Ces prestataires de service sont brièvement formés sur site car chaque entreprise a ses propres spécificités et ils doivent rapidement s’intégrer, du moins en théorie, dans les équipes en place pour au final être remerciés après les trois années de présence par souci de souplesse dans la gestion des ressources humaines.

En France en particulier, puisqu’il s’agit ici de décrire l’interférence néfaste entre les disposition législatives du code du travail français et les services IT des banques, ces dernières font appel à des sociétés de services informatiques plus connues sous le nom générique de SSII (Société de Services et d’Ingéniérie Informatique) essentiellement pour plus de souplesse, encore une fois, dans l’organisation du travail. Dans le meilleur des cas la banque propose un contrat à durée déterminée de trois ans (c’est la loi qui l’impose), une période estimée suffisante pour développer un nouveau programme ou améliorer ponctuellement une application en raison tant de l’évolution des matériels que du métier de la finance lui-même. L’analyste, qui est aussi appelé parfois développeur, envoyé en mission par une SSII aborde alors selon ses propres méthodes de travail le problème à résoudre sans, parfois, cultiver beaucoup d’interactions avec les autres membres de l’IT sous contrat à durée indéterminée ou non puisqu’il a été appelé pour résoudre une tâche précise qui lui est attribuée spécifiquement.

Il est important pour la bonne compréhension de cette situation surréaliste de l’IT dans l’industrie financière de bien préciser à nouveau que près de 80 % des personnels sont des prestataires de service appelés le plus souvent pour résoudre des tâches ponctuelles. Quand il s’agit de bons éléments qui réalisent donc un travail de qualité compréhensible pour n’importe quel autre membre de l’IT et dans les temps impartis leur mission est alors terminée. A contrario les « mauvais » éléments dont la mission est de développer une application un peu complexe travaillent selon leur méthode, parfois en utilisant un langage informatique peu répandu, et le résultat de leur intervention est totalement incompréhensible pour leurs collègues. Devant un tel état de fait, la direction de l’IT se voit obligée de leur proposer un contrat à durée indéterminée car personne n’est capable de reprendre leur travail s’il est encore inachevé après les trois années fatidiques !

Ce qui fait qu’au final la direction de l’IT aboutit à une situation totalement paradoxale : elle se trouve obligée d’embaucher des éléments de piètre qualité qui plombent durablement l’évolution du service informatique de la société alors que les bons éléments sont partis depuis longtemps … Au terme de ce contrat de trois ans la mission qui a été assignée à cet analyste est dans le meilleur des cas terminée mais le plus souvent inachevée ou au mieux ficelée mais pas encore suffisamment testée car développer un programme informatique est complexe et la perfection n’existe pas dans ce domaine. Par voie de conséquence la banque ne peut plus gérer ses ressources humaines dans la plus stricte gestion de la souplesse de ces dernières et c’est alors une dégradation de la qualité des services informatiques qui aboutit parfois à de monstrueuses bévues comme l’affaire Kerviel dont tout le monde se souvient : il n’y avait pas de dispositifs d’alerte correctement en place pour signaler les prises de position risquées de ce trader sur les marchés financiers car l’IT de sa banque n’avait pas correctement mis en place ces dispositifs …

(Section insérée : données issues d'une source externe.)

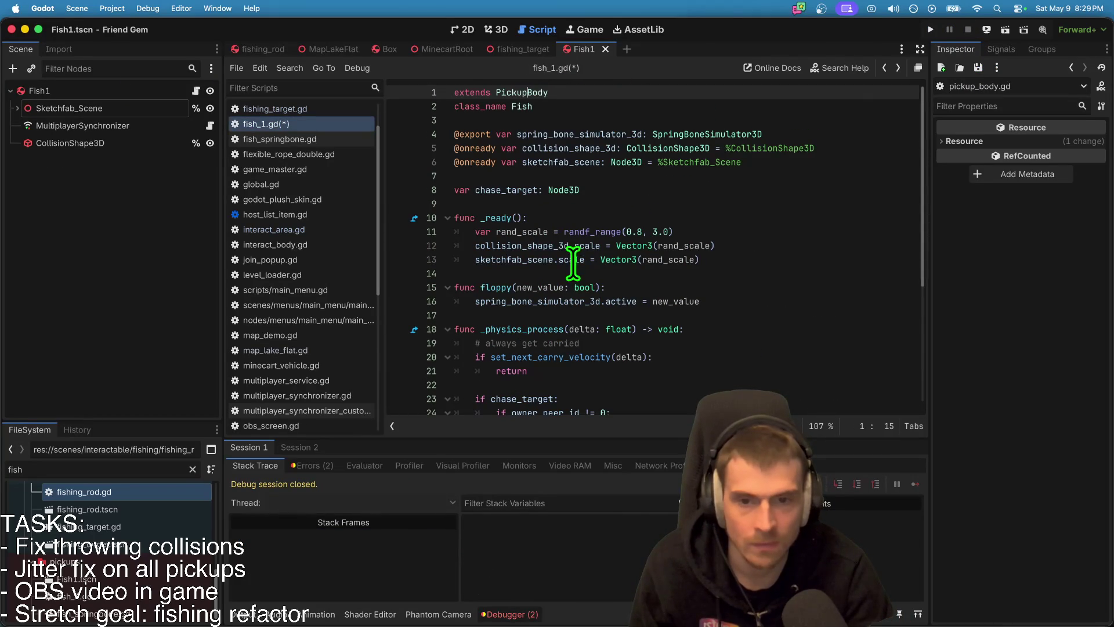
left_click(734, 191)
key("super+shift+z")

Comme chaque individu apporte avec lui ses propres méthodes de travail, son successeur doit naturellement se former aux spécificités de son nouvel environnement et tenter de décrypter la tâche laissée en attente par son prédécesseur. Dans le meilleur des cas à nouveau ce nouvel arrivant n’atteindra sa pleine efficacité qu’au bout d’une année. Il est donc facile de mesurer le gâchis en heures-ingénieur à la charge de la banque car il faut ajouter que les prestations des SSII sont toujours facturées au maximum autorisé par la loi, encore la loi ! Il n’y a qu’à constater l’opulence des SSII comme Accenture ou CapGemini qui se sont positionnées sur ce créneau juteux ! Le code du travail avait initialement pour but de réduire la précarité de l’emploi puisque la banque se devait de proposer un poste en contrat à durée indéterminée (CDI) à l’issue de cette mission de 3 ans, cette idée absurde était dans l’esprit du législateur … Or ce cas de figure est rarissime car il est en pratique impossible de licencier un CDI, toujours selon les dispositions du code du travail (encore la loi !) : comment la loi peut-elle obliger un employeur à proposer un CDI à une personne à laquelle il n’aura plus de travail à proposer quelques mois plus tard ?

Cette bonne intention se révèle donc être une catastrophe tant pour l’employeur, c’est-à-dire la banque, dont l’évolution de son service IT finit pas être partiellement sinon totalement figée et globalement d’une qualité laissant pour le moins à désirer, que de l’employé de qualité de la SSII qui dans ces conditions législatives ubuesques restera toujours un précaire au salaire misérable, fournissant un nombre d’heures de travail invraisemblable, parfois de nuit, pour le plus grand profit de son employeur, la SSII, malgré ses qualités prouvées par l’excellence de ses interventions. Voilà un effet pervers méconnu du grand public d’une législation du travail totalement déconnectée de la réalité car tant l’ingénieur IT de qualité que la banque sont perdants et la précarité de l’emploi n’est toujours pas résolue : seuls les « mauvais éléments » finissent par être embauchés : tout simplement incroyable !

Il serait donc grand temps de revoir en profondeur la notion même de « précarité » du travail, en France en particulier, une notion mise en avant par les syndicats qui semblent décidément n’avoir rien compris aux réalités du monde économique moderne. Peut-être aussi est-il temps comme cet exemple des banques le montre clairement de changer en profondeur le code du travail et le simplifier pour arriver, comme en Suisse ou en Suède, à un code du travail se réduisant à un opuscule d’une soixantaine de pages. Dans le pays de Colbert on peut toujours rêver …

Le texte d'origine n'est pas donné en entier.